[Collected data entries]
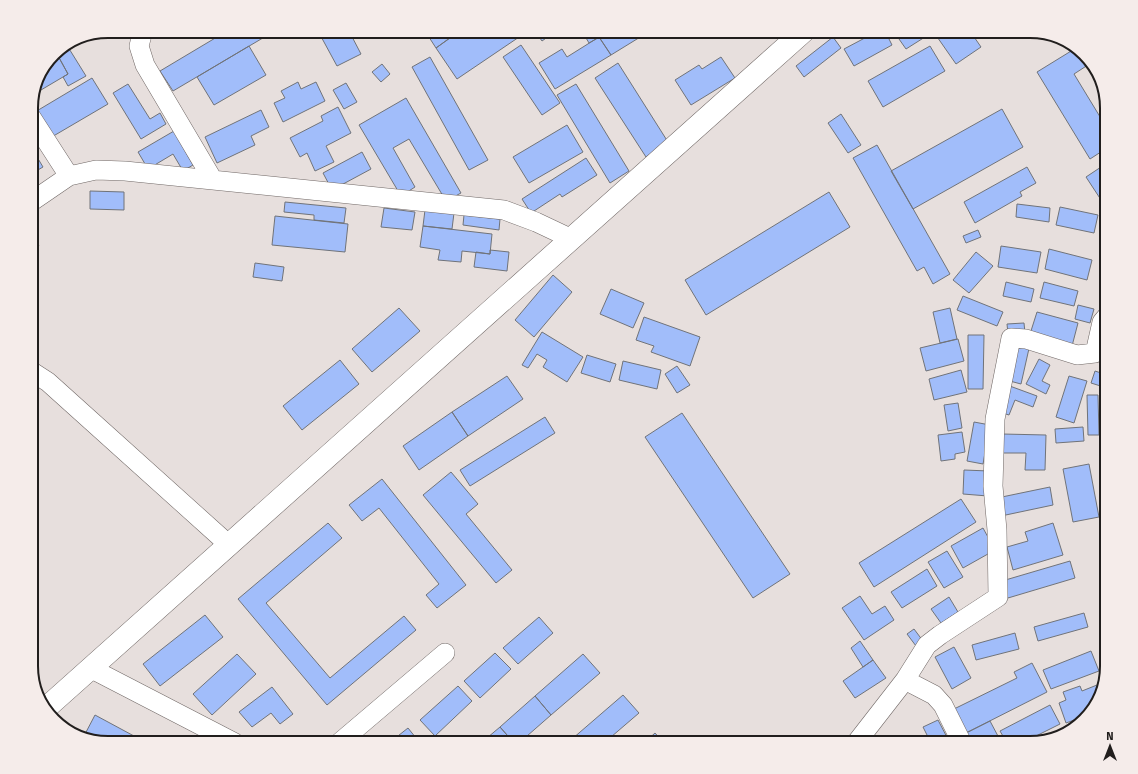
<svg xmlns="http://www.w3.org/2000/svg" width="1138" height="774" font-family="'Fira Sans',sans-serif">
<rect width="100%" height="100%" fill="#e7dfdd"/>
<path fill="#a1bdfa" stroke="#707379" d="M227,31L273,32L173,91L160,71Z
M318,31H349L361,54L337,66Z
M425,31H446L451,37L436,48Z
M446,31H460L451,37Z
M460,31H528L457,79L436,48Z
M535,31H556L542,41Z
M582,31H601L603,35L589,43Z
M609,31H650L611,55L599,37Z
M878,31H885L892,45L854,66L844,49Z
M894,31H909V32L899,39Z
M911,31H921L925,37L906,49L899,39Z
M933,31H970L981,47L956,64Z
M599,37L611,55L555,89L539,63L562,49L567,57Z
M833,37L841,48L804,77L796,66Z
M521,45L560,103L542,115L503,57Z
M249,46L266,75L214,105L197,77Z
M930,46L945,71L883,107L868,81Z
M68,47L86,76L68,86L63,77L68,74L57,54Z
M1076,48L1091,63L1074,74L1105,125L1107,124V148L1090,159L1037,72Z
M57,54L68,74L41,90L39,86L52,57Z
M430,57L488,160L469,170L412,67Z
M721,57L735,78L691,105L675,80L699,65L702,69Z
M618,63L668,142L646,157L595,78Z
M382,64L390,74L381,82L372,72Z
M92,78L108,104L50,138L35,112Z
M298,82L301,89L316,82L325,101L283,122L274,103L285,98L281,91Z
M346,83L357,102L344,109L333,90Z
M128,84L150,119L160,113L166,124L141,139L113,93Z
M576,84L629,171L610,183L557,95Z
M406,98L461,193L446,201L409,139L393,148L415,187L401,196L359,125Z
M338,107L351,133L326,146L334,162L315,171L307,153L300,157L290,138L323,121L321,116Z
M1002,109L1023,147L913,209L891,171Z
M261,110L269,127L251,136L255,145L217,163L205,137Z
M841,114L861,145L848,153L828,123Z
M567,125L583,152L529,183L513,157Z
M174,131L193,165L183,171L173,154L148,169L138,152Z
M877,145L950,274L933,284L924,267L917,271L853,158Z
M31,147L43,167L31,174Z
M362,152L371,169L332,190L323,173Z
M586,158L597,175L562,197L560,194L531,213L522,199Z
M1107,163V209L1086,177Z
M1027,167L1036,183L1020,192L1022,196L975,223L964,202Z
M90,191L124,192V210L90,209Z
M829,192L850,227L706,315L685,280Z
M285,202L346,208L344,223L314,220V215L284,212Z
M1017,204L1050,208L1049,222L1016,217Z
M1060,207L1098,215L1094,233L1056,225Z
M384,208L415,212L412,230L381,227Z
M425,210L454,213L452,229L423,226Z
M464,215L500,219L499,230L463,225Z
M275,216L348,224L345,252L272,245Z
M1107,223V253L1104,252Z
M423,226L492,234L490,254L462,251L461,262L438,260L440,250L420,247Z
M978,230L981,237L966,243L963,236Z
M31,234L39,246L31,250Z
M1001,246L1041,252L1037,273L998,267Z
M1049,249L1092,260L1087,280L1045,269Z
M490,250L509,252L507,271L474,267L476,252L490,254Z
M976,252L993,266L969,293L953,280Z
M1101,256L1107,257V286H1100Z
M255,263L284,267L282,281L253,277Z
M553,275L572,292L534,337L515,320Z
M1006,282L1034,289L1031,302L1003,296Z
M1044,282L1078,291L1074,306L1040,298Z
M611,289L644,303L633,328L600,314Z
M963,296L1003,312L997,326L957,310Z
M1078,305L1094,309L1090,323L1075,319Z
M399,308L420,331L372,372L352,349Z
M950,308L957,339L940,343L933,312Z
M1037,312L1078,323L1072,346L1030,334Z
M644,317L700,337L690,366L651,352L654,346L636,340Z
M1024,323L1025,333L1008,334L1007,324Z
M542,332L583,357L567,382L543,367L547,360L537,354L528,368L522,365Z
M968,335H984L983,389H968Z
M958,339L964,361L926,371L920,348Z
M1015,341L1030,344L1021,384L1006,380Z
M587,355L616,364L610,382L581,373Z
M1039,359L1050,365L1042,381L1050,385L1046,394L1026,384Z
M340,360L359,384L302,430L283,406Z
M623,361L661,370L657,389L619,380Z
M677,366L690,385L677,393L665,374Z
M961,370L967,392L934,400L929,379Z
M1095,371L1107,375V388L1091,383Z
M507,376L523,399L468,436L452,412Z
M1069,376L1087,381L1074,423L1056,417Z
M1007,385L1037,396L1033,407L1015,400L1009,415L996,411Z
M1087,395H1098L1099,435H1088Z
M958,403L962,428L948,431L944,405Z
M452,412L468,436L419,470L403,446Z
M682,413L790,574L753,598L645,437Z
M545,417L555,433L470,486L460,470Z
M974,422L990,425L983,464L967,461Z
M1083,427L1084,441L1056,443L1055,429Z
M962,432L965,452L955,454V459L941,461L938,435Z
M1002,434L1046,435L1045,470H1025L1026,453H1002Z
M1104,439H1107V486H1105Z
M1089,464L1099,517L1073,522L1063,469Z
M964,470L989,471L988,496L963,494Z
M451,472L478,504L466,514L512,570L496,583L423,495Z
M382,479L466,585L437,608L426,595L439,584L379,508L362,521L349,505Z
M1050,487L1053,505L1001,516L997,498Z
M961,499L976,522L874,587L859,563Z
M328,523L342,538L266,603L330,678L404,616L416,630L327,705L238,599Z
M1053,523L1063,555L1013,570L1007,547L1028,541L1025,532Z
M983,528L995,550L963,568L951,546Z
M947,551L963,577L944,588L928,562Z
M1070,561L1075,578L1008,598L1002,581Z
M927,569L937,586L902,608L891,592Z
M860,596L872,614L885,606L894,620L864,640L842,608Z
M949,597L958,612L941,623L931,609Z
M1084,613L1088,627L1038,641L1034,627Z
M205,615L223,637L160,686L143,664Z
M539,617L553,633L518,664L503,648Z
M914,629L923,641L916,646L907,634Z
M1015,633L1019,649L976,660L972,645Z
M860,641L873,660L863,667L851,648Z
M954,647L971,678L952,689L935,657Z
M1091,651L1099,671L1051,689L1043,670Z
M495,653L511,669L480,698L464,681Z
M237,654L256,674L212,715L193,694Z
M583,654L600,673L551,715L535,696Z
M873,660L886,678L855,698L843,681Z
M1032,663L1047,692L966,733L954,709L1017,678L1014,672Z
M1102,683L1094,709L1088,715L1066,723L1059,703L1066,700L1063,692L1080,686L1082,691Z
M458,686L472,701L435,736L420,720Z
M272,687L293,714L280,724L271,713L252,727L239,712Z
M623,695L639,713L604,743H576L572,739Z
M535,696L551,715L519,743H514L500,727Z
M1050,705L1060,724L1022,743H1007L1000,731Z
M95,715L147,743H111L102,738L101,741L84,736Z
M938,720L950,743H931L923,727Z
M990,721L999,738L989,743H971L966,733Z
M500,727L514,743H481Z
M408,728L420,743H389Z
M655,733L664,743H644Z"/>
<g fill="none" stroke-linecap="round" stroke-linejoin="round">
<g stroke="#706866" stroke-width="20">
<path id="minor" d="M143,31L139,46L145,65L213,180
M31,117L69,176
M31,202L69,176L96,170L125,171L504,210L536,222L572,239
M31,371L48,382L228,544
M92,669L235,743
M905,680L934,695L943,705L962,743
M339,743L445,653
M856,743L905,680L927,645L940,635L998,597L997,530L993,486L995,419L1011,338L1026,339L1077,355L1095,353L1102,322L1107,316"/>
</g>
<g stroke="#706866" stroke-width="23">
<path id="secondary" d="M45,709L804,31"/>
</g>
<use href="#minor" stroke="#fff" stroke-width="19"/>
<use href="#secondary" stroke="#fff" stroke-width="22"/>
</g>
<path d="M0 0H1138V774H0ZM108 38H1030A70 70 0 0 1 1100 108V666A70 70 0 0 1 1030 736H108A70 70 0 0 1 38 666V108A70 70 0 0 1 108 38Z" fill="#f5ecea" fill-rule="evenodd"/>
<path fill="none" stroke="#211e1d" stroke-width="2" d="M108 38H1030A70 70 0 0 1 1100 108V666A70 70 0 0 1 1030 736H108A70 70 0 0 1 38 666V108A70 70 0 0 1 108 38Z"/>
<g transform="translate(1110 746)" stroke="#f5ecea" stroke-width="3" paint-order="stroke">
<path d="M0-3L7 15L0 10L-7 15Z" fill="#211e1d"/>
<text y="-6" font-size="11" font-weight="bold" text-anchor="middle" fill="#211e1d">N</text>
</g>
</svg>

Work request – Please return only the lines above, starting at the line that has "M576,84L629,171L610,183L557,95Z" and ending at the line that has "M1037,312L1078,323L1072,346L1030,334Z", keeping both and leaving each one unchanged.

Exercise result –
M576,84L629,171L610,183L557,95Z
M406,98L461,193L446,201L409,139L393,148L415,187L401,196L359,125Z
M338,107L351,133L326,146L334,162L315,171L307,153L300,157L290,138L323,121L321,116Z
M1002,109L1023,147L913,209L891,171Z
M261,110L269,127L251,136L255,145L217,163L205,137Z
M841,114L861,145L848,153L828,123Z
M567,125L583,152L529,183L513,157Z
M174,131L193,165L183,171L173,154L148,169L138,152Z
M877,145L950,274L933,284L924,267L917,271L853,158Z
M31,147L43,167L31,174Z
M362,152L371,169L332,190L323,173Z
M586,158L597,175L562,197L560,194L531,213L522,199Z
M1107,163V209L1086,177Z
M1027,167L1036,183L1020,192L1022,196L975,223L964,202Z
M90,191L124,192V210L90,209Z
M829,192L850,227L706,315L685,280Z
M285,202L346,208L344,223L314,220V215L284,212Z
M1017,204L1050,208L1049,222L1016,217Z
M1060,207L1098,215L1094,233L1056,225Z
M384,208L415,212L412,230L381,227Z
M425,210L454,213L452,229L423,226Z
M464,215L500,219L499,230L463,225Z
M275,216L348,224L345,252L272,245Z
M1107,223V253L1104,252Z
M423,226L492,234L490,254L462,251L461,262L438,260L440,250L420,247Z
M978,230L981,237L966,243L963,236Z
M31,234L39,246L31,250Z
M1001,246L1041,252L1037,273L998,267Z
M1049,249L1092,260L1087,280L1045,269Z
M490,250L509,252L507,271L474,267L476,252L490,254Z
M976,252L993,266L969,293L953,280Z
M1101,256L1107,257V286H1100Z
M255,263L284,267L282,281L253,277Z
M553,275L572,292L534,337L515,320Z
M1006,282L1034,289L1031,302L1003,296Z
M1044,282L1078,291L1074,306L1040,298Z
M611,289L644,303L633,328L600,314Z
M963,296L1003,312L997,326L957,310Z
M1078,305L1094,309L1090,323L1075,319Z
M399,308L420,331L372,372L352,349Z
M950,308L957,339L940,343L933,312Z
M1037,312L1078,323L1072,346L1030,334Z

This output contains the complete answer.